COLUMN: The ‘freedom’ of four wheels

When you’re 16 or 17, how do you spell freedom? C-A-R. When you are a parent of same, how do you spell inconvenience and worry?

COLUMN: The ‘freedom’ of four wheels

When you’re 16 or 17, how do you spell freedom?

C-A-R.

When you are a parent of same, how do you spell inconvenience and worry?

See above.

I was prompted to think about this the other day when picking up my daughter and her friend from volleyball practice.

Her friend’s mom also hitched a ride, since she was without a vehicle. Seems her son is now a driver.

And as with many things in life, what is an advantage for one is a disadvantage for another. In this case, he gets wheels … and his mom goes without.

She said it was actually a plus, occasionally, since he could do the taxi thing for his sister, and other errands.
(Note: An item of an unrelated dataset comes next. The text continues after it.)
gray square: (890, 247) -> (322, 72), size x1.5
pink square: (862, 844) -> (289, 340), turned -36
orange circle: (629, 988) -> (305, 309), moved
This time next year, my daughter will be tantalizingly close to that magic age of 16, and soon after, little doubt, a driving test.

Teens have it a lot tougher nowadays, what with all the restrictions on licensing. The ‘freedom’ is initially rather limited.

Compared to today’s rules, my entry into the world of wheels almost 40 years ago was a slamdunk.

Pass the tests, and that was it, you were a driver. No L’s or N’s, or supervision.

Just bring home the paperwork, and beg for the keys to the family car.

And woe betide your sorry keister if you did something as stupid as the young drivers in the story elsewhere on these pages, who got their cars impounded after getting caught excessively speeding, or smoking the tires.

Eventually, constantly borrowing the family car convinced my dad that I ought to have one of my own.

It was a Datsun 710.

White, with a gawdawful red stripe along both sides – no other vehicle like it in all of Abbotsford (maybe all of Canada).

I now suspect he chose that car because if I did something idiotic with it, everyone would instantly know who the idiot was.

So me and idiocy were pretty much strangers, at least with driving, anyway…

That and the fact that it’s pretty hard to go street racing with an anemic four-cylinder that would be hard-pressed to do 100 kilometres per hour downhill with a stiff tail wind.

Apart from the financial realities, I figure dad chose that car for those reasons, too.

But hey, it was a set of reliable wheels. A cheap tape deck and a couple of homemade speakers made recognizable noise, and life was very good.

I could finally spell freedom, and so could my friends.

A one-passenger-only rule would have been a major bummer, since few of my buddies had a car.

I was the guy with the ride, Clyde.

Concerts, movies, visiting, cruising, and parking. Oh yeah, the parking…. (And I don’t mean next to a meter).

After graduation, the little Datsun was the packed-to-the-gunnels “crew truck” for four of us on a government grant clearing hiking trails in the Chilliwack Valley, where we lived in a youth hostel.

It was one of the best summers of my teen years, impossible without the car, and an unrestricted driver’s licence.

So, I do appreciate the frustration of new – mostly teen – drivers, who face all sorts of licensing hurdles I didn’t experience.

But then the dad side of me kicks in, and I think of my girl, who will soon be of driving age, as well as riding around in friends’ cars.

If those tougher rules keep her safer, and improve the driving behaviour of other teens behind the steering wheels of often ridiculously over-powered cars, then that’s a fine thing.

And in due course, maybe I’ll start looking for a 1975 Datsun in decent shape – a white one, with a big red stripe on the sides.